Fidel’s narration alternates between his Catholic-school childhood in Barcelona, his parents’ journey to the city from Galicia, his summers spent there where he soaked up his grandparents’ rural wisdom, and the present (2000-2014). Otero manages to strike a fine balance between nostalgia and rabid anti-nostalgia, characteristic of someone who feels they’ve been born into a city past its true gritty heyday, and a charnego who has to compartmentalize all he knows about pig slaughtering when confronted with the urban packages of thinly sliced plastic-wrapped meat.
The other intern at the newspaper is another childhood friend, Bárbara, the girl Fidel has always loved and the compass that keeps him true. Fidel’s interviews with Tinet about the mobbing lead to a paternal friendship, and he learns a new tongue, Barallete, the language used among sharpeners. Meanwhile, Fidel struggles with the revelation that his father has cancer. A little too coincidentally, the father of the girl Fidel is dating turns out to be a corrupt architect implicated in Tinet’s being bullied into signing away his apartment.
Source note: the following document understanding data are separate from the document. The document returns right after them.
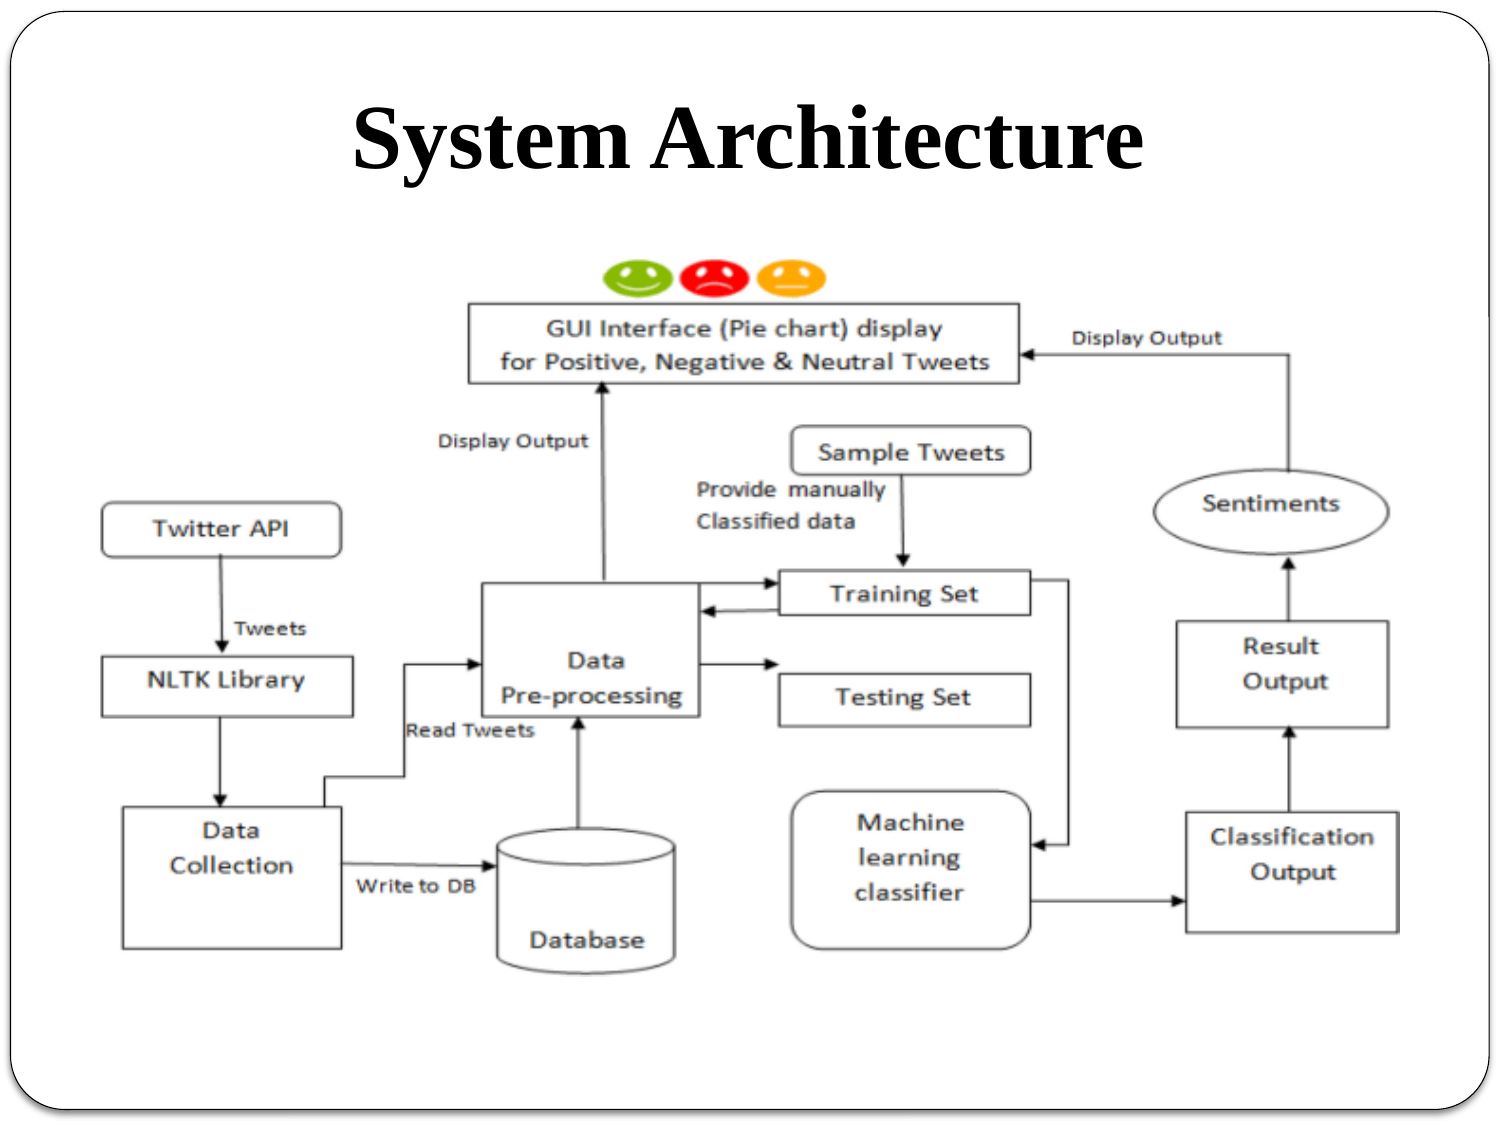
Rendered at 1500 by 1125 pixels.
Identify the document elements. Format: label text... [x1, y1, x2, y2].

text_box System Architecture [187, 69, 1309, 195]
picture [100, 258, 1400, 978]
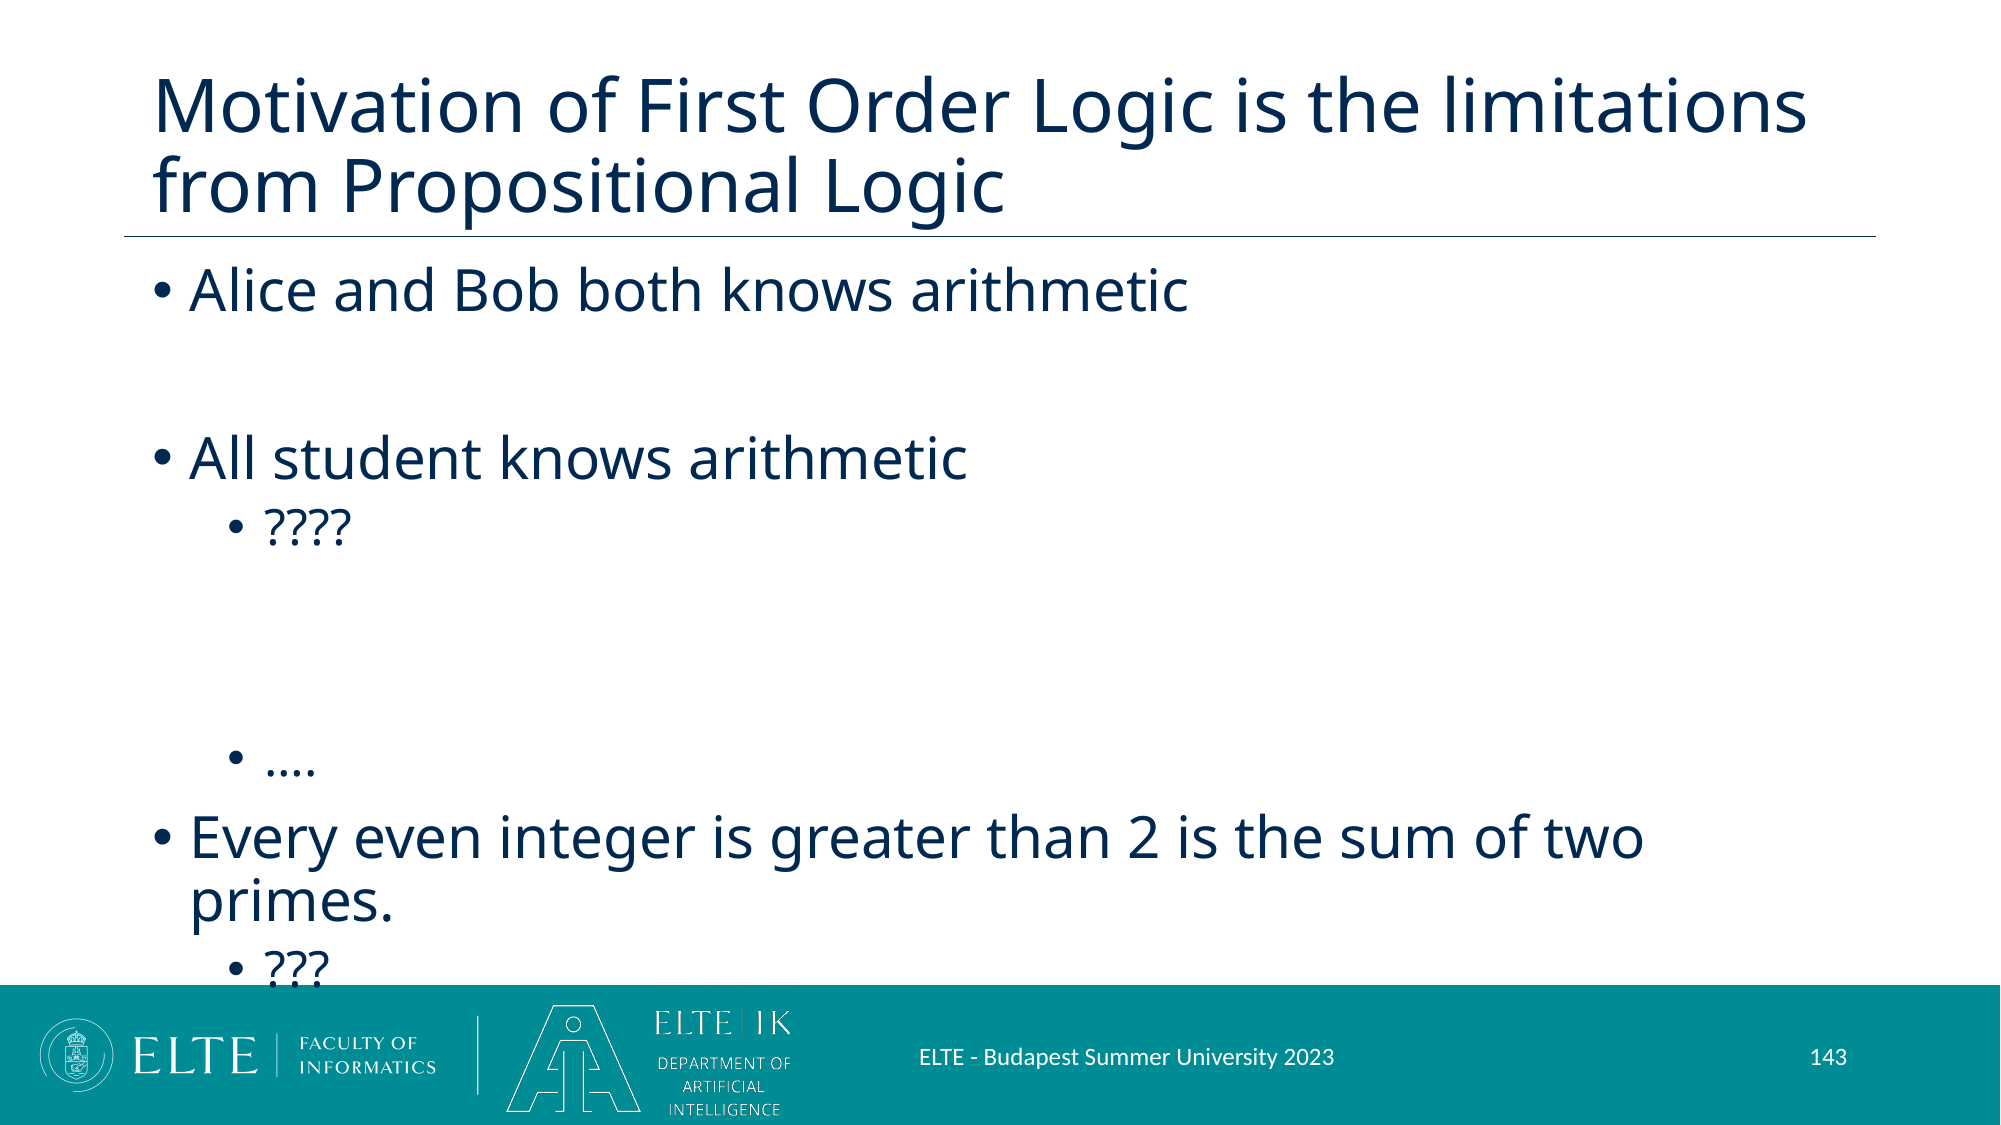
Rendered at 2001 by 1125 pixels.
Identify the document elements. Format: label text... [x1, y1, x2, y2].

Childhood friends grow apart, Fidel’s father goes into remission, there is romance and romantic confusion, eventually Fidel writes a novel, and Tinet dies.
However it is not the plot that keeps readers charmed and turning pages in Rayos. It is the immense empathy and subtle astuteness that shines through the narrative voice, as Fidel reminds us of the value of those things in life that money can’t buy. Otero’s pacing is deft and the details in his writing winsome and heartening. Recommended.